140 years of innovation
Interview Stephan Mumenthaler: success factors to boost R&D
Interview with Stephan Mumenthaler as part of the Deloitte campaign study series «Power Up Switzerland» on the success factors for promoting research and development and digital innovation in Switzerland.
Deloitte interview with Stephan Mumenthaler on the success factors for promoting research and development and digital innovation in Switzerland.
Deloitte: R&D has been identified in Deloitte’s Power Up Switzerland report as a crucial element to ensure ongoing Swiss competitiveness and prosperity. What do you think are the optimal support conditions and framework to boost R&D in Switzerland?
Stephan Mumenthaler: The current framework conditions for R&D in Switzerland are very good – for example – the liberal environment, networks and institutions, general availability of talent, sufficient public/private funding and spin-off opportunities. From a company perspective, liberal corporation tax and global market access also play an important role. It is key for all framework conditions to work together to create optimal conditions for R&D.
However, there are some concerns. Not being fully associated to the largest international research cooperation programme Horizon Europe anymore will impact the attractiveness of Switzerland as a future R&D location. Global competition for R&D talent is tough and without participating in collaborative programmes such as Horizon Europe, Switzerland will find it even more difficult to attract top R&D talent which will be drawn rather towards locations that can offer better growth opportunities. Additionally, Swiss multinationals that have a global and diversified R&D footprint may choose to set-up or expand their R&D capabilities in locations other than Switzerland. Another concern is that Switzerland is also lagging specifically in the digitalisation of the health care sector. The digital infrastructure, data systems and capabilities in this sector are still in their infancy, by global comparison.
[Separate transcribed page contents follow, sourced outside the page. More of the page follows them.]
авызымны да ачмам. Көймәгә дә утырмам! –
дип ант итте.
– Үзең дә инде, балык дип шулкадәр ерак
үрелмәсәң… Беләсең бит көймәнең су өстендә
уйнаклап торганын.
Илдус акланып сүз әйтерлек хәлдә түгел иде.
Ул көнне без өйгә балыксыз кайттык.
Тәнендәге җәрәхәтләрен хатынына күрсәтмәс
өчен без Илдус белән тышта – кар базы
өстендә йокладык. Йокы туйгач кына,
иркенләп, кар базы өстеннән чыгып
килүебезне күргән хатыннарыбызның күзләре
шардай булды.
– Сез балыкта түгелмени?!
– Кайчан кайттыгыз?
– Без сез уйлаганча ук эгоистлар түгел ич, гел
Overall, however, there is still reason for optimism when considering Switzerland as an R&D location – especially in the area of new products and new business models. This potential is evidenced, for example, by the fact that Zurich continues to remain an R&D location for Google.
Deloitte: Attracting and developing the right talent to drive research is crucial. What are your views on the current R&D talent pool in Switzerland?
Stephan Mumenthaler: R&D specialists are in short supply – especially those with expertise in IT/digitalisation. The demand for these specialists is growing faster than the supply. It will be important for Switzerland to keep its borders open for R&D talent and in this regard, disrupted participation in Horizon Europe has certainly not helped. While for now R&D specialists still come to Switzerland, this could very well change in the future.
There are also both quantitative and qualitative challenges with STEM (science, technology, engineering, and mathematics) talent. In response to this, ten years ago scienceindustries founded its own foundation called SimplyScience – an initiative aimed at promoting the understanding of science among young people and informing them about possible training and career opportunities. However, much more needs to be done.
While the talent output at ETH/EPFL is excellent, it is not enough – talent often needs to be recruited outside of Switzerland. Regulations should also change to more easily allow foreign students who graduated in Switzerland, to stay and work here. In certain industries, such as the pharmaceutical and chemical industries, the skills sets that are required are also changing – as more data is used and analysed, new data-centered capabilities are increasingly needed and should be nurtured.
Even though pharmaceutical companies remain very attractive as employers – many STEM talents are more drawn towards IT/technology companies such as Google, Amazon etc. The potentially attractive and interesting mix of both health and technology/digital data needs to be emphasised more, in a bid to attract talent to the health sector.
Deloitte: Establishing an innovation culture is one the most important success factors to achieve excellence in R&D. How are you fostering an enabling environment for innovation and R&D?
Stephan Mumenthaler: A successful innovation culture is made up of several factors. These include an international set-up/orientation with cooperation across many locations, a well-coordinated team effort and fostering an open environment where innovation is embedded in the company culture – to name just a few.
Exchanges on a company level are also important. Work permits need to be accessible to enable moving people and fewer borders/regulations make a location more attractive. Less regulation will also support the sharing of data and IP across multiple locations to further encourage successful innovation.
Collaboration is also key – not just internally, but also with external partners like universities, suppliers, customers or other companies. For example – there should be much more collaboration between the pharmaceutical and chemical industries and technology companies, to build the digital talent pool for innovation in Switzerland.
Deloitte: Some observers say that Switzerland is losing its competitive edge globally, because the country is not known for taking risks or failing forward when it comes to innovation. What is your view on this topic?
Stephan Mumenthaler: While there may be some truth in the statement that Switzerland is not really known for taking too many risks and that some innovation processes take a bit longer, Swiss innovation is also well known for being very precise, exact, reliable, and taking its time – symbolized by the successful Swiss watch industry. This careful and considered approach can also be a great asset that supports a solid production hub and feeds back into R&D, prototyping etc.
In many Swiss multinationals and large companies, R&D teams are now anyway increasingly global and part of an ‘international innovation culture’ that displays the desired attributes of risk taking, precision, reliability etc. – all within the same team. Switzerland benefits from being part of this global approach to R&D.